Esto no se cobra>

El cuento> Cristina García Maffiotte

El funcionario miró su mesa. El fleje de papeles y expedientes que hace no tantos años le habían provocado una baja por estrés había casi desaparecido hasta convertirse en una minúscula tonga en una esquinita de su mesa. Con la certeza de saber que esa mesa suya era el reflejo, la imagen perfecta, que retrataba la actual crisis decidió acabar con todo. Abrió uno a uno los expedientes, envió correos electrónicos a los particulares para pedirles la documentación que les faltaba, firmo facturas y dio visto bueno a algunas licencias. Con el tocho bajo el brazo fue a la mesa de su jefe. “Acabo de dejar la mesa limpia”, aquí lo tienes todo. “Bien”, le respondió su superior, “déjalo ahí encima que ya le echaré un ojo esta semana”. “No, hazlo ahora; vamos a vaciar también tu mesa, vamos a ver qué pasa si todos hacemos lo mismo”. “¿Que qué pasa? Pues que vamos a estar los próximos meses con los brazo cruzados”, le echó en cara su superior. “Hagamos la prueba, total, ya estamos con los brazos cruzados”.

Y resultó que esos expedientes de obras, de pago, de licencias de apertura, que llevaban semanas rulando de mesa en mesa salieron a la calle. Uno permitió un contrato a tiempo parcial; no mucho, la verdad. Pero suficiente para que el beneficiado pudiera pagar lo que debía en la tienda de la esquina y ponerse al día, en unos pocos meses, con el pago de la hipoteca.
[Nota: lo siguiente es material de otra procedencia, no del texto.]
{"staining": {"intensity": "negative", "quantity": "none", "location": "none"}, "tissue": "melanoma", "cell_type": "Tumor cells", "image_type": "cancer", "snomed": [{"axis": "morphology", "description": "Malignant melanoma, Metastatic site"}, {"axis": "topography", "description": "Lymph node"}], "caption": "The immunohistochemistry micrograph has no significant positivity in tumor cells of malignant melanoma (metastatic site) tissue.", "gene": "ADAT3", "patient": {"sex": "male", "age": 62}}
Otro expediente, un pago a proveedores, impidió un despido y logró que la plantilla de una pequeña empresa se pusiera al día con las nóminas, unas nóminas que además de tapar los agujeros de las deudas contraías por ese retraso, permitieron, también, gracias a la euforia del cobro, alegrar el mes a varios comercios de la zona. No era mucho; zapatos, unos libros, un par de camisas y alguna cena. Pequeñas compras que ese mes hicieron que los números rojos de esos establecimientos se acercan un poco al color negro.
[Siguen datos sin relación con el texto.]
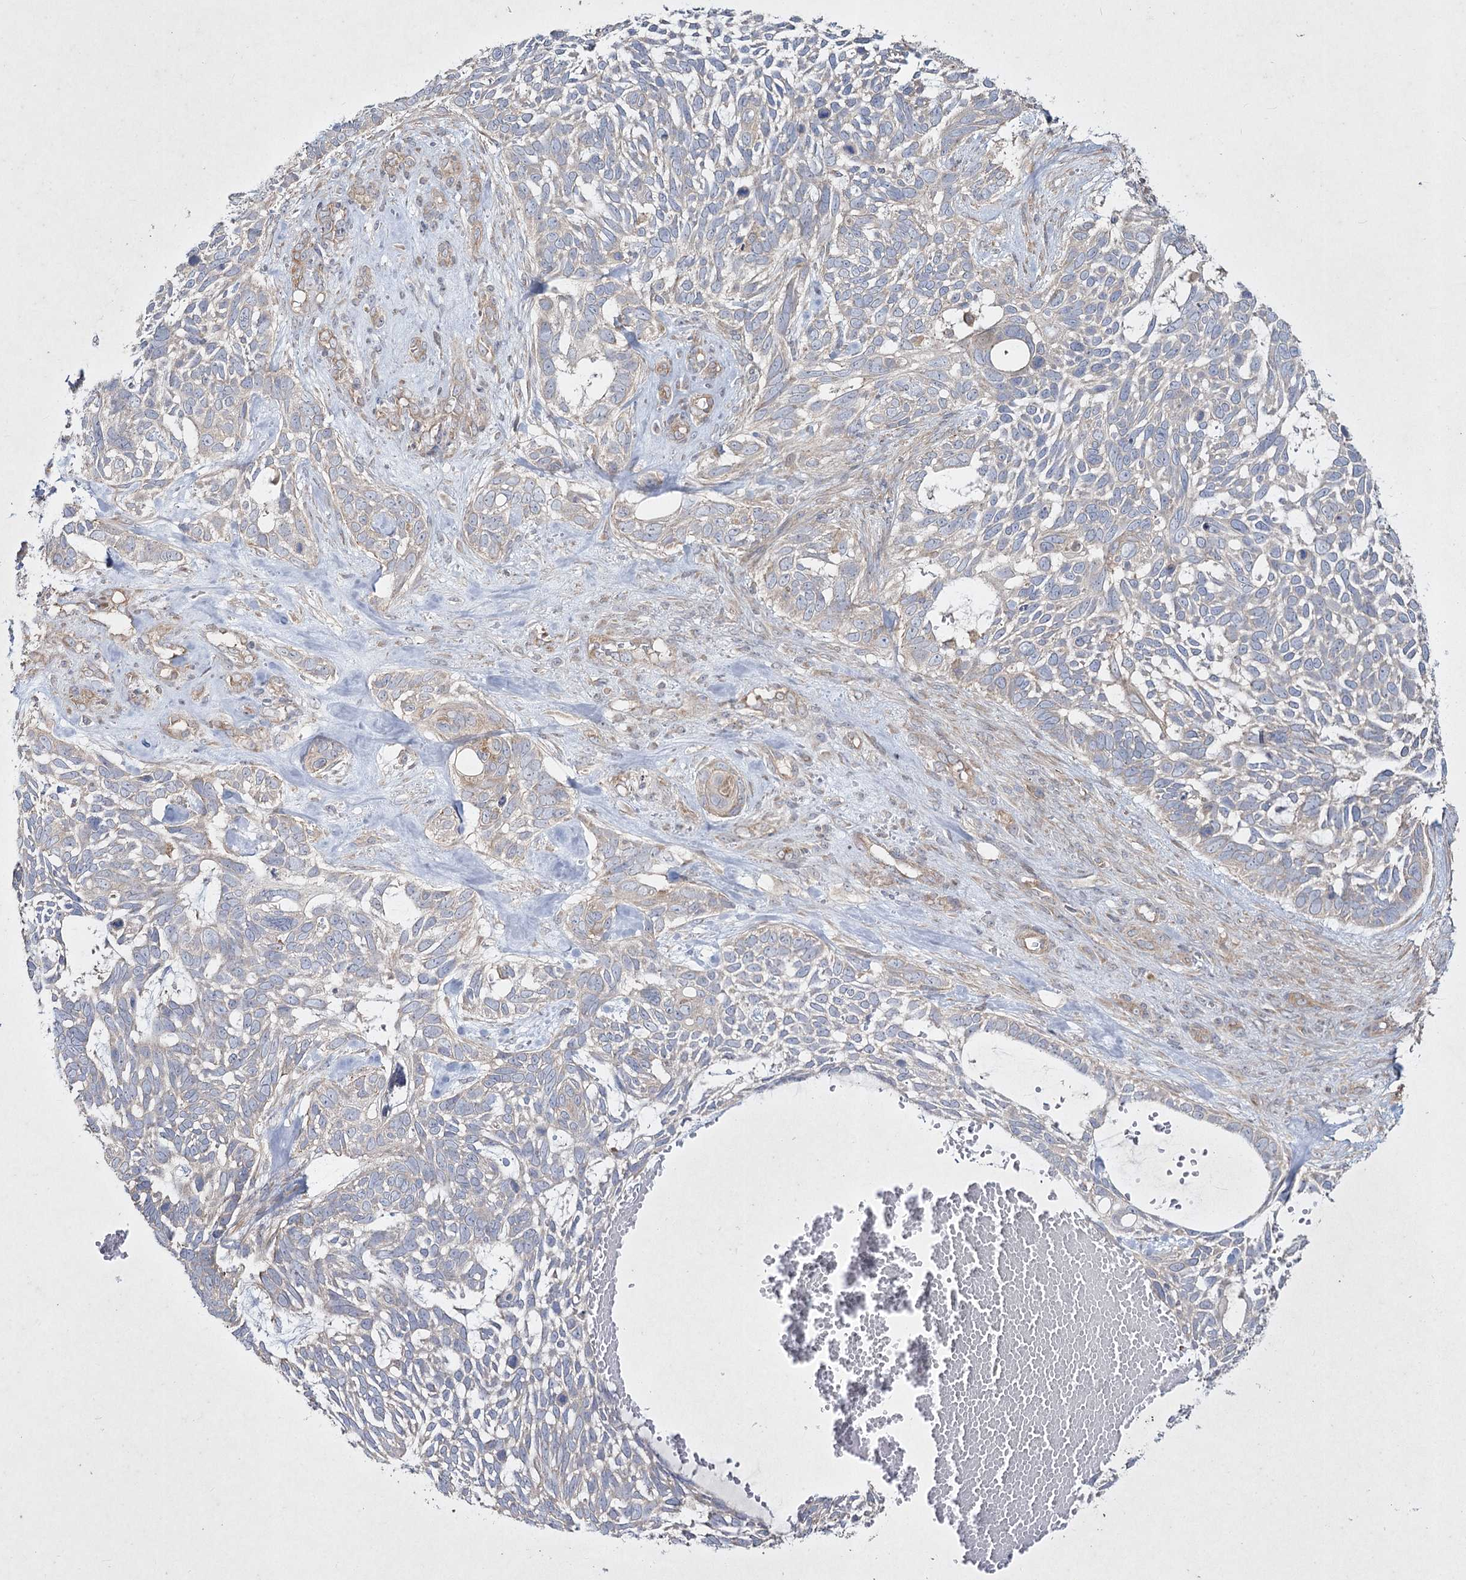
{"staining": {"intensity": "negative", "quantity": "none", "location": "none"}, "tissue": "skin cancer", "cell_type": "Tumor cells", "image_type": "cancer", "snomed": [{"axis": "morphology", "description": "Basal cell carcinoma"}, {"axis": "topography", "description": "Skin"}], "caption": "Basal cell carcinoma (skin) stained for a protein using immunohistochemistry reveals no positivity tumor cells.", "gene": "SH3TC1", "patient": {"sex": "male", "age": 88}}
Otro expediente, una licencia de obras para arreglar una fachada, dio muchos más frutos. Lo suficiente para que tres familias pudieran vivir con cierta dignidad seis meses y, lo mejor de todo, crear la esperanza de que es posible salir del agujero de paro para tres personas que pudieron reencontrarse con la olvidada sensación de ser útiles; de dejar de ser una carga. Y sucedió que la tienda que abrió no le fue mal. Contrató a otra persona y, al poco, volvió a solicitar una licencia de apertura para otro establecimiento en la otra punta de la ciudad. Y el proveedor tuvo que seguir despidiendo gente pero no cerró, y con el tiempo, volvió a aparecer en la mesa del funcionario. Esta vez para solicitar una licencia de ocupación de dominio público; un acto en la calle encargado por un privado que llenó la zona centro de la ciudad de gente; gente que compró, comió y bebió en los establecimientos del centro. Nadie se hizo rico, pero el dinero cambió de manos y, sobre todo, por unas horas, la ciudad se olvidó de la crisis. Y los tres empleos duraron más de tres meses. El edificio de enfrente también se renovó y contrató a la misma empresa que, nuevamente, acabó con otro expediente en la mesa del funcionario. Y así, poco a poco, con una obra más, una tienda más, un pago hecho en tiempo la situación se fue normalizando y llegaron más expedientes a la mesa del funcionario que vio cómo, de repente, volvió a agobiarse al ver la mesa llena.

Y sí, es el cuento de la lechera, pero, vivimos en un país en un país de cuento en el que un rey anciano y con corona caza elefantes en tierras muy muy lejanas y donde una ministra de Trabajo le pide ayuda a una virgen para que acabe con el paro así que hay veces en las que la realidad puede superar a la fantasía ¿o no?